* _Source text_
Article content continued
Most of Naylor’s colleagues are taking a pragmatic approach, he said, aligning with Canada’s National Advisory Committee on Immunization (NACI), as well as a World Health Organization scientific group, both of which have decreed doses can be stretched to 42 days apart in exceptional circumstances — severe shortages, for example.
The concern? While the first dose is considered protective, though not fully, it’s not known how long that protection lasts, a worry given the variants and the potential for creating “made-in Canada mutants,” Naylor said. The second shot also provides a dramatic boost in immune response.
On the other hand, given the grim supply shortages some provinces find themselves with, slight delays — going out to six weeks — may be necessary, now and then, to manage supply chain wobbles and avoid holding back large numbers of shots that could cost many vulnerable lives, Naylor said. In the Pfizer trial some people received their second dose as early as 19 days, and as much as 42 days after the first.
De-prioritize the infected
“There’s no contraindication to immunizing people who have had a past COVID-19 infection,” Naylor said. However, the federal vaccine advisory group has said that, with limited supply, “initial doses may be prioritized” for those who have not had a previously confirmed SARS-CoV-2 infection.
That could be a logistical nightmare: How do you screen everyone for antibodies to the virus before agreeing to inoculate them? Do we do serological testing on every single person we’re trying to register for a vaccine? Think about the rollout thus far, Smith said. It could slow down the process further.

* _Parts of the exercise_
• A. Translate this sentence from the vaccine article into Spanish: "The second shot also provides a dramatic boost in immune response."
• B. Write out the stretch of the vaccine article from "On the other" through "after the first.", word for word.

* _Recorded information_
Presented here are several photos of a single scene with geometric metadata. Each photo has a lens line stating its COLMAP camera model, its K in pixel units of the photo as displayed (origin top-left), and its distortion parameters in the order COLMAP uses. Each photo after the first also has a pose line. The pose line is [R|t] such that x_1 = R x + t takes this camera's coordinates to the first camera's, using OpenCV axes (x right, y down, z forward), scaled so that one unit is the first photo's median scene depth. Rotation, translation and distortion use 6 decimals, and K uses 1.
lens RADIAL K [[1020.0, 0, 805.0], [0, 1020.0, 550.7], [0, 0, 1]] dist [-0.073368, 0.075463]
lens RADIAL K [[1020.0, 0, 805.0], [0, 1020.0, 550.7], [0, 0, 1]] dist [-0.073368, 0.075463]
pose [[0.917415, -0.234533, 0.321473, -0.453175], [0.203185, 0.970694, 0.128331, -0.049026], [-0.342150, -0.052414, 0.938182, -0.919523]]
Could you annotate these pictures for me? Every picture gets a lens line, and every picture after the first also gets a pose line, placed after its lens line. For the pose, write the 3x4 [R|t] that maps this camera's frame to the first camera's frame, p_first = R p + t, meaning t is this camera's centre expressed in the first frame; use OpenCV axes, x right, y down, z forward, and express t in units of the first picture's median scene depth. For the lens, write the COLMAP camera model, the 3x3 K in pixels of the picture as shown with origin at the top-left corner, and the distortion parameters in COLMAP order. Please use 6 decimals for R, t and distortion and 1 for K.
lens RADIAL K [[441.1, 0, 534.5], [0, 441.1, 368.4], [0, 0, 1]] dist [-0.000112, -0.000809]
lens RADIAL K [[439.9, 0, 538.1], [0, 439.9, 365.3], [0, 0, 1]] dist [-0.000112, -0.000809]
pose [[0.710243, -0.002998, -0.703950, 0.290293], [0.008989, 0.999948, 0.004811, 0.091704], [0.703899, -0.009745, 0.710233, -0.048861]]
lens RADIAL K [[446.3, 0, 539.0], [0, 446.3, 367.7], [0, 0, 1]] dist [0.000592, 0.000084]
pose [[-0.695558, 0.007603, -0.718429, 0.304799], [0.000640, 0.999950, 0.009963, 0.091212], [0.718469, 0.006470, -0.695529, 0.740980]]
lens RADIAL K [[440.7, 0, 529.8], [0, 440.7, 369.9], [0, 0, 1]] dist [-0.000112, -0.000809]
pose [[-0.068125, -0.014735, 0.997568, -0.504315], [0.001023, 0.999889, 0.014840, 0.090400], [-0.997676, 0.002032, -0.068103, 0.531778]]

* _List of answers_
• A. La segunda dosis también proporciona un aumento drástico de la respuesta inmunitaria.

• B.
On the other hand, given the grim supply shortages some provinces find themselves with, slight delays — going out to six weeks — may be necessary, now and then, to manage supply chain wobbles and avoid holding back large numbers of shots that could cost many vulnerable lives, Naylor said. In the Pfizer trial some people received their second dose as early as 19 days, and as much as 42 days after the first.